> _Task directions_:
Take the entries below and reproduce exactly the portion that begins at the line containing "atteindre des objectifs" and ends at the line containing "palyginimas). Ilgainiui tai", keeping both ends, dropping pictures, and adding nothing else.
Segment Start: Input
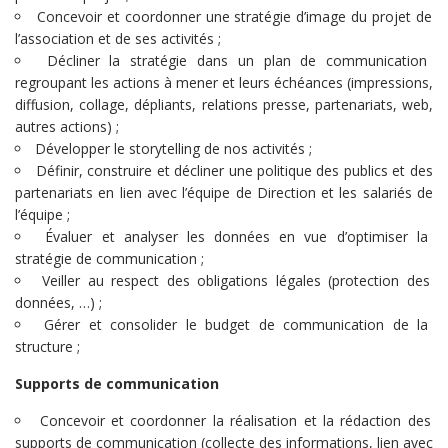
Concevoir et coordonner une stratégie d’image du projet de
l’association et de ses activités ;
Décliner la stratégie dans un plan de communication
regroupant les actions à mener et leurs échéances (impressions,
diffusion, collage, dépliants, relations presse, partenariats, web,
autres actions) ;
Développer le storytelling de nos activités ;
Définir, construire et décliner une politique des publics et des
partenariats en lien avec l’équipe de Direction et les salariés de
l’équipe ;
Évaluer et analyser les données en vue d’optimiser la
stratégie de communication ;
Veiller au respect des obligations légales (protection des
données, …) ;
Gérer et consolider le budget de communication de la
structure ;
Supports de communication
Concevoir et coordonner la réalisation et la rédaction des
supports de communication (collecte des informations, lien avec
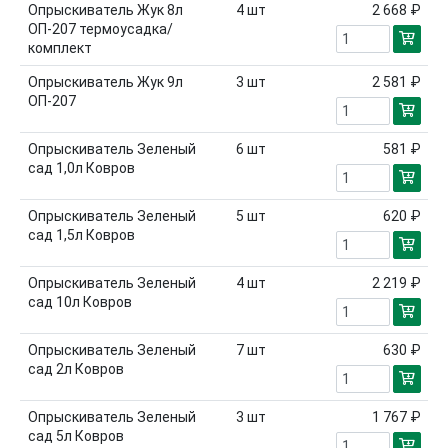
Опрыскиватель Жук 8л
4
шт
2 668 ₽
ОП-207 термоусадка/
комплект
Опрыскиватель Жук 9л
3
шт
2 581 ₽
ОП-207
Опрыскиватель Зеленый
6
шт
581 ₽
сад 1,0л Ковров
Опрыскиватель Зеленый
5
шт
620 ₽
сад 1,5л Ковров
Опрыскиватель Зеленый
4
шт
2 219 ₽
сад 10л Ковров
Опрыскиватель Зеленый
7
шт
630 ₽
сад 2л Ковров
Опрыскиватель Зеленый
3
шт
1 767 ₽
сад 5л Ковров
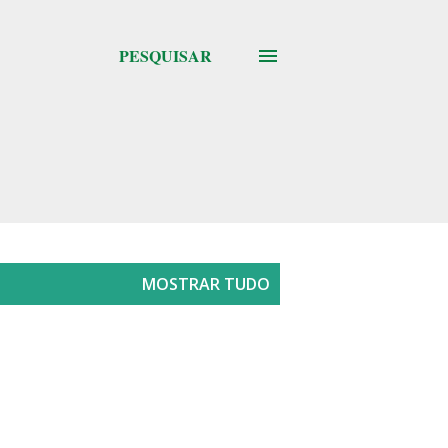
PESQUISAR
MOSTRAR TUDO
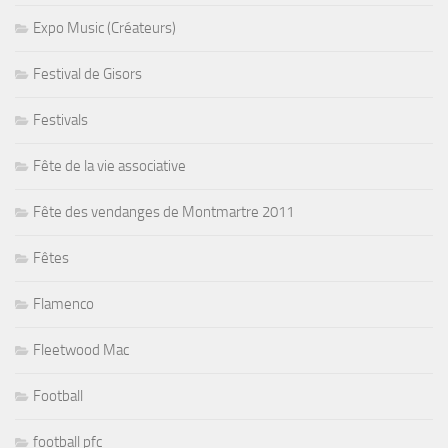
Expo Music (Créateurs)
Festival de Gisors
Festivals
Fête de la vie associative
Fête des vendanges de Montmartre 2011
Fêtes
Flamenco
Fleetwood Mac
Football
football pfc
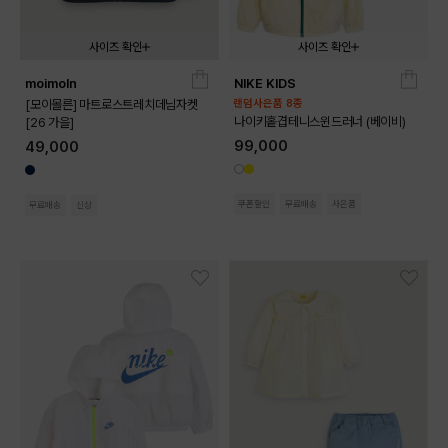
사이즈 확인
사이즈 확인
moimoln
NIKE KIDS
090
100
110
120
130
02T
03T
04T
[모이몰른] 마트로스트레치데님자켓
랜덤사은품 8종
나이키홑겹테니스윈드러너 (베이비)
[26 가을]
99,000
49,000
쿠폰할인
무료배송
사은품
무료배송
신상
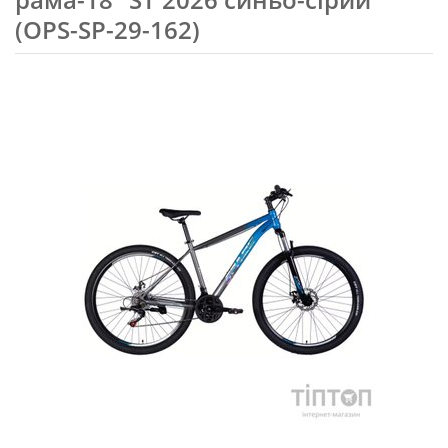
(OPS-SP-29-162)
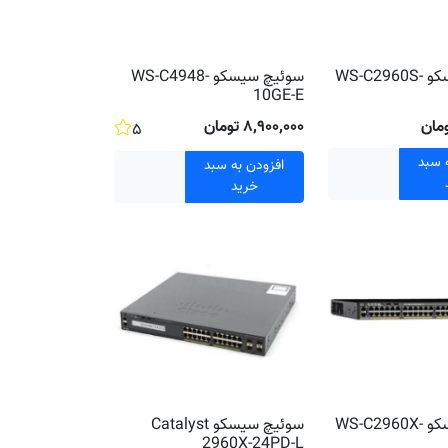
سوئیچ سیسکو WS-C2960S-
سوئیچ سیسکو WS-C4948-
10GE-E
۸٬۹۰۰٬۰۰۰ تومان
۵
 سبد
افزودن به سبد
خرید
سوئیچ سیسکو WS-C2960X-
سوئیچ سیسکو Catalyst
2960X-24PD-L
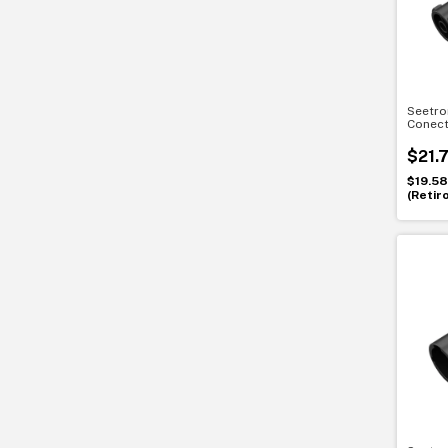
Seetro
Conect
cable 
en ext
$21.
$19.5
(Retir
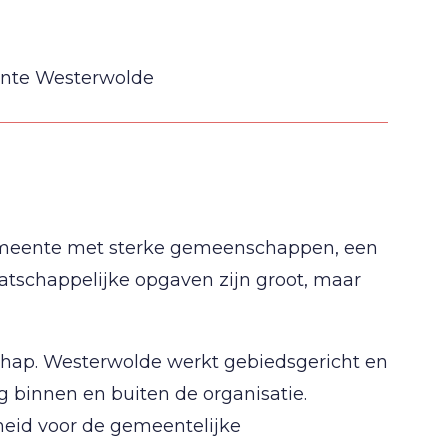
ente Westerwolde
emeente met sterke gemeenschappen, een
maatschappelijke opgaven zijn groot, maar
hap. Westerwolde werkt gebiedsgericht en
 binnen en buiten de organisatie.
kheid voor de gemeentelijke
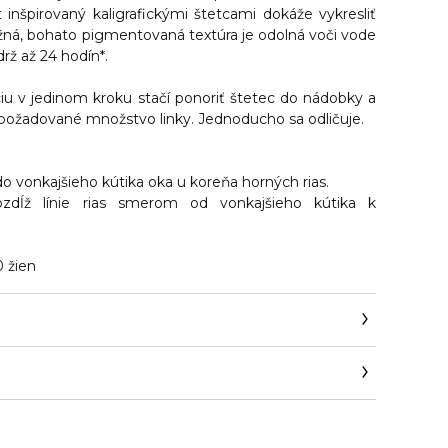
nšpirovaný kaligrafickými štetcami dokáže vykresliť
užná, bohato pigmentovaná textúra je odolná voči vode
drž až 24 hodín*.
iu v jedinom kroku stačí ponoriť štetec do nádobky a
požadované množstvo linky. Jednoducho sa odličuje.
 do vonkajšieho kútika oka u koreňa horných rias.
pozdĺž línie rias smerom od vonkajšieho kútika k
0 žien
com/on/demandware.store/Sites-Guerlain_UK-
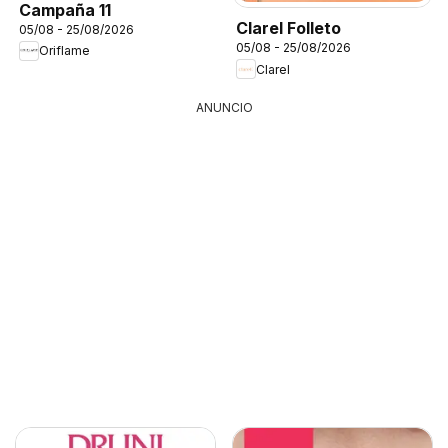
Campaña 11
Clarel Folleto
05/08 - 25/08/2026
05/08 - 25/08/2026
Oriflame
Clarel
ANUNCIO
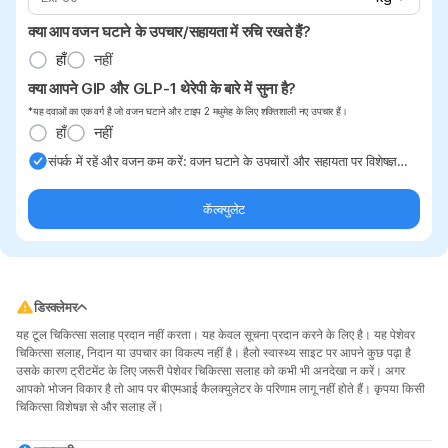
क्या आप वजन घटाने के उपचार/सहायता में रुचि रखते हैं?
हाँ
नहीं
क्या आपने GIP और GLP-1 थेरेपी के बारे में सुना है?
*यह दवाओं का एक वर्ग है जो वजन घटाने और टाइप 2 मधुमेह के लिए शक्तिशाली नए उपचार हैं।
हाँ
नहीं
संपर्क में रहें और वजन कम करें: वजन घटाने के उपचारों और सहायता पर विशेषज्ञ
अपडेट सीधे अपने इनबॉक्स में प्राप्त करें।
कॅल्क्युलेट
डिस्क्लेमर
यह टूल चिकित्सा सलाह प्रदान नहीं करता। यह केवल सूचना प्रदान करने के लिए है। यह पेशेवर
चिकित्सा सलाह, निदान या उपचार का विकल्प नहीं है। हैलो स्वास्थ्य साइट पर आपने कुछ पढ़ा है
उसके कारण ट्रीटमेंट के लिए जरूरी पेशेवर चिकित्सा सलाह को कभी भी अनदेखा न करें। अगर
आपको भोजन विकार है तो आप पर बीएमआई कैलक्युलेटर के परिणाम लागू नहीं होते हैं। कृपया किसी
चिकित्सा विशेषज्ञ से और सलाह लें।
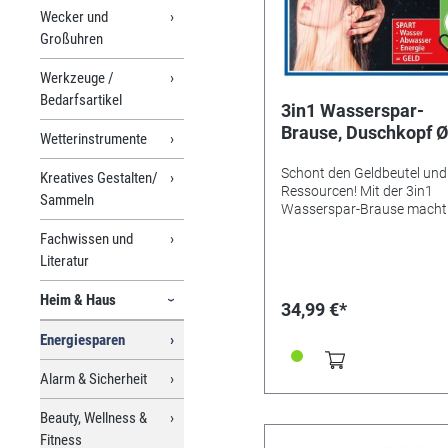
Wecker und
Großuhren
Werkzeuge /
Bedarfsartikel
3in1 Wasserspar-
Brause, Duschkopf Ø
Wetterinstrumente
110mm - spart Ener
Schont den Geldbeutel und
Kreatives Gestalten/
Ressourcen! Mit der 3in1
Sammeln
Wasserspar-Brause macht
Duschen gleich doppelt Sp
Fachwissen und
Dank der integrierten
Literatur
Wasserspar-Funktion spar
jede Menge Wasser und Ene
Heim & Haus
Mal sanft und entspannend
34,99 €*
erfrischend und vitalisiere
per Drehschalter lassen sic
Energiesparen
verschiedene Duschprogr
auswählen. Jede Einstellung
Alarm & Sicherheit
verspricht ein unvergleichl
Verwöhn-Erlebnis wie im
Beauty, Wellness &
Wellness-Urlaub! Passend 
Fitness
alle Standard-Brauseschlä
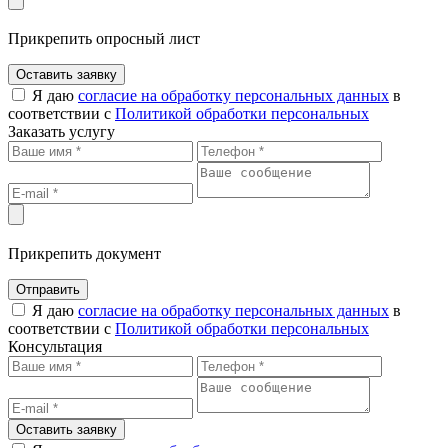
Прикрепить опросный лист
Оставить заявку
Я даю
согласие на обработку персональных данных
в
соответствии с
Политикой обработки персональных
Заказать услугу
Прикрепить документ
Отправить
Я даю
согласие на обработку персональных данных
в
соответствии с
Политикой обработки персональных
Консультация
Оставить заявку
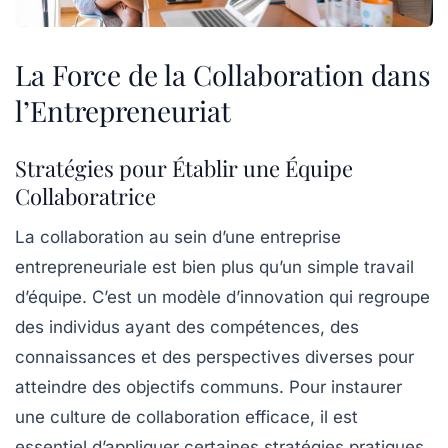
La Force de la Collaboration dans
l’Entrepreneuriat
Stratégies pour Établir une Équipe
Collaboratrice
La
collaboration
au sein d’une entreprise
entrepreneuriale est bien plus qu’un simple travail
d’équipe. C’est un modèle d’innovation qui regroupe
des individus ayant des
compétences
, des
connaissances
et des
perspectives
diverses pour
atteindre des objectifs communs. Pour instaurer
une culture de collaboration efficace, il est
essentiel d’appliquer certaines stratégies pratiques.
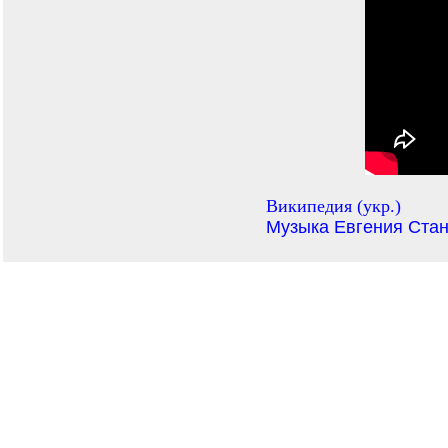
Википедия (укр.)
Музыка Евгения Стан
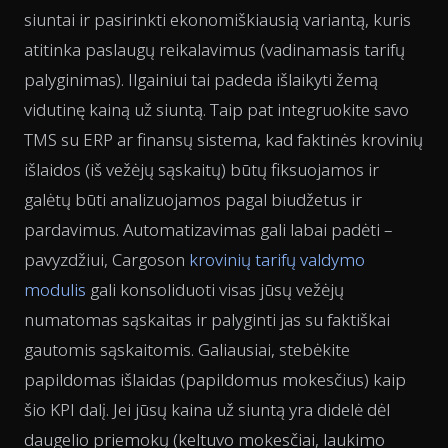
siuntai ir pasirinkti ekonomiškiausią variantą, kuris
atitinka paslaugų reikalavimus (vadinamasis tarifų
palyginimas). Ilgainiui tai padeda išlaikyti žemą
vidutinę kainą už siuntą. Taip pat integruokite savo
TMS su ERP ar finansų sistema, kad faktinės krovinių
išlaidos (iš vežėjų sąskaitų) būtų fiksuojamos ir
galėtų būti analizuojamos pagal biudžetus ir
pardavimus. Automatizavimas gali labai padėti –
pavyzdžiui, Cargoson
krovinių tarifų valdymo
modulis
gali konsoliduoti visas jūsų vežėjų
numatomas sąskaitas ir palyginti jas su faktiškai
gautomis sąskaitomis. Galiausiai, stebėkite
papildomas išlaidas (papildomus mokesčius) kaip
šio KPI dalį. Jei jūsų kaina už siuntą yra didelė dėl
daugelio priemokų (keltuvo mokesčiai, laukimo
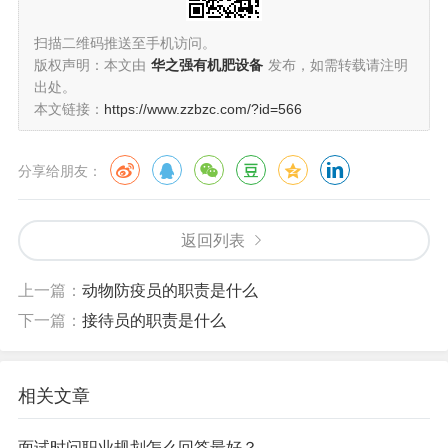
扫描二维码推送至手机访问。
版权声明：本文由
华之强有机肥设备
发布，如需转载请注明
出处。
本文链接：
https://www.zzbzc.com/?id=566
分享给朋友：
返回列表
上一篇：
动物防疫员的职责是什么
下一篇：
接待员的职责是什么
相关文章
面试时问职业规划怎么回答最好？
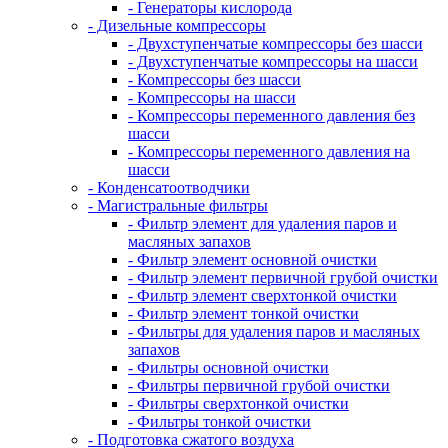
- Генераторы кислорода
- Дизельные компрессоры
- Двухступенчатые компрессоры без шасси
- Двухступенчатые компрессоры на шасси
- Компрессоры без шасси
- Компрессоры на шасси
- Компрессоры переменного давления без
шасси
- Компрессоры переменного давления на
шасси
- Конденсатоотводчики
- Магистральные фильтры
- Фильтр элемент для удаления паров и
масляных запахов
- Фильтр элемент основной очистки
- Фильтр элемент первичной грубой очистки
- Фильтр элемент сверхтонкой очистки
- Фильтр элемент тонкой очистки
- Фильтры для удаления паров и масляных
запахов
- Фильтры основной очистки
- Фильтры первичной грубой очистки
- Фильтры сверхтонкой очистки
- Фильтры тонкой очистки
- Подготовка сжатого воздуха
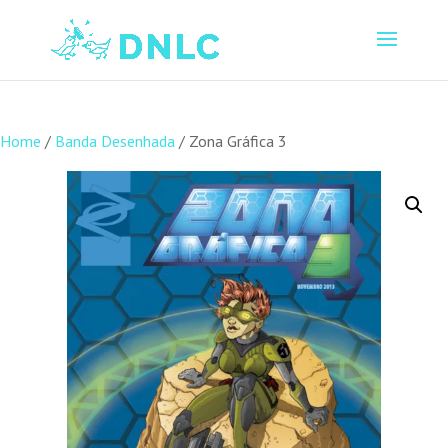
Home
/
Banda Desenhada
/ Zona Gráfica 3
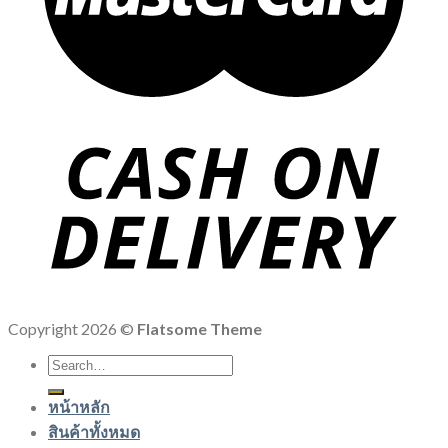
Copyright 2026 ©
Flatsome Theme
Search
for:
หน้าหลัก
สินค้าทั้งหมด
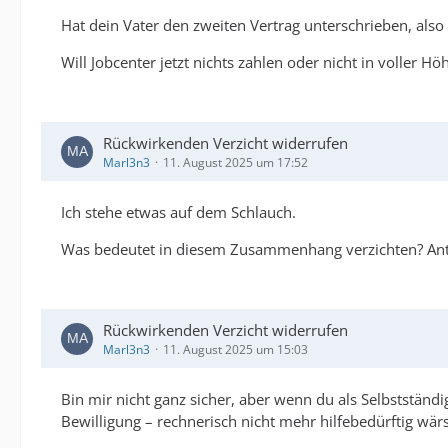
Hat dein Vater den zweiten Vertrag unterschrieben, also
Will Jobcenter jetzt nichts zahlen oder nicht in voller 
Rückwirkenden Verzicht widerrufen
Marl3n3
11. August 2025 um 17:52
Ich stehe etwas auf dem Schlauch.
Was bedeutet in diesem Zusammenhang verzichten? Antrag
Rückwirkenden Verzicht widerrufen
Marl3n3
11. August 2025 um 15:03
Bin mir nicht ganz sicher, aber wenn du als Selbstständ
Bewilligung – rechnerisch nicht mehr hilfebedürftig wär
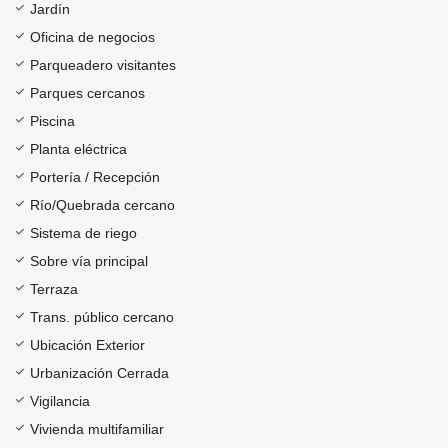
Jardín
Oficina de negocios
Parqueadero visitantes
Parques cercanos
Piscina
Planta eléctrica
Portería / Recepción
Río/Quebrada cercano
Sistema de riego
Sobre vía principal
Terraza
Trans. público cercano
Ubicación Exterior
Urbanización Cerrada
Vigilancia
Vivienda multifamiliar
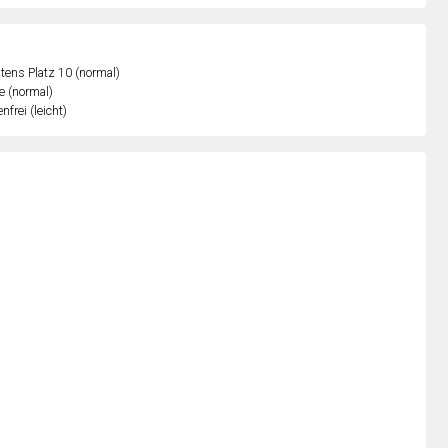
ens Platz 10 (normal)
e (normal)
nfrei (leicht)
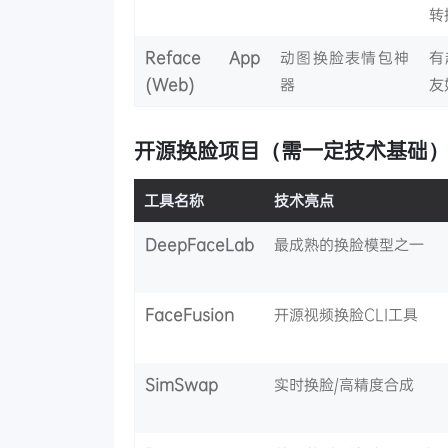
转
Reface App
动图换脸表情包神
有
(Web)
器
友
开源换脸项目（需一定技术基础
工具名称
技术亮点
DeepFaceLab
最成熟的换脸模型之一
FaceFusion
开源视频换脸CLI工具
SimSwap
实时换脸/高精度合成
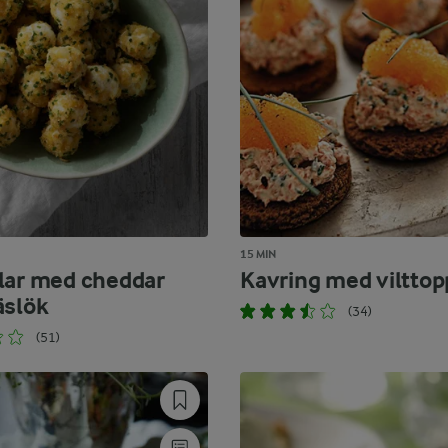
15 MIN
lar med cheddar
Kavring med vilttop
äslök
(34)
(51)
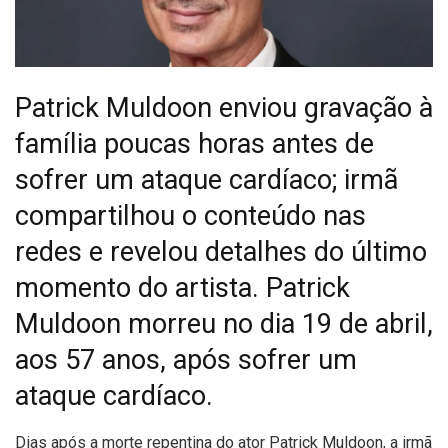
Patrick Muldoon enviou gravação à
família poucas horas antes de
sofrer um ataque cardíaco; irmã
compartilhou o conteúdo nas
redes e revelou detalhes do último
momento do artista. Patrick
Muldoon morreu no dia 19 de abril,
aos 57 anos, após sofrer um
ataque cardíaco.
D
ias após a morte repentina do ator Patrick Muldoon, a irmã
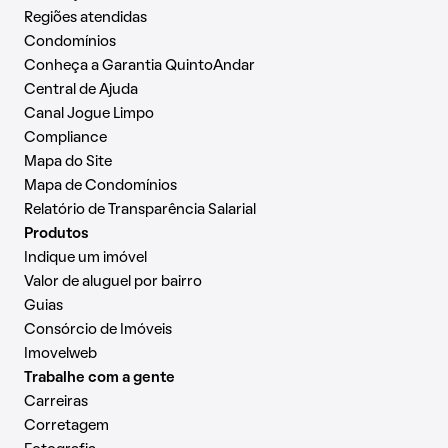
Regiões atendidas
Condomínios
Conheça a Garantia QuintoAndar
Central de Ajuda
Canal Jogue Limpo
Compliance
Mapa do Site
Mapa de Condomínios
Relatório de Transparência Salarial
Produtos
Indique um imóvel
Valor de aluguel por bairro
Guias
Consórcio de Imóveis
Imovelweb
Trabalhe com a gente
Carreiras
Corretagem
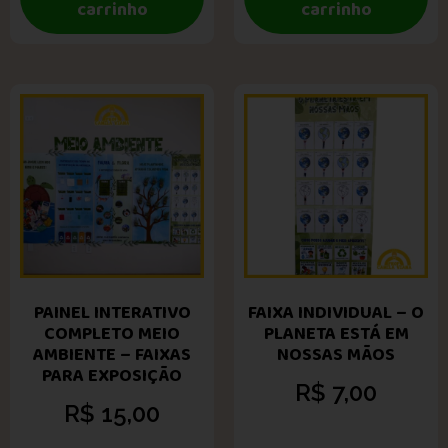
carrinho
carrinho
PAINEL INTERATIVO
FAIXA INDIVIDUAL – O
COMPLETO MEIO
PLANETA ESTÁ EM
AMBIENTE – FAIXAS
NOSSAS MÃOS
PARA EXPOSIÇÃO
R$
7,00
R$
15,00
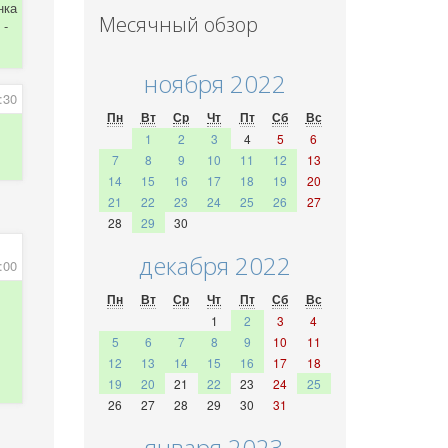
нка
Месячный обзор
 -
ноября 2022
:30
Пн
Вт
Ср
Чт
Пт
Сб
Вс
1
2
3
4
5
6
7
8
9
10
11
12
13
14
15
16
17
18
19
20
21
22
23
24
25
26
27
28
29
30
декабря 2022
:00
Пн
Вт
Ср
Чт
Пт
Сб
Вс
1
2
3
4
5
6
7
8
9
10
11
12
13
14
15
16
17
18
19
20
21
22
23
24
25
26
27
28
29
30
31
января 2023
Segment End: Input
> _Final answer_:
atteindre des objectifs communs. Pour instaurer
une culture de collaboration efficace, il est
essentiel d’appliquer certaines stratégies pratiques.
Википедия (укр.)
Музыка Евгения Стан
siuntai ir pasirinkti ekonomiškiausią variantą, kuris
atitinka paslaugų reikalavimus (vadinamasis tarifų
palyginimas). Ilgainiui tai padeda išlaikyti žemą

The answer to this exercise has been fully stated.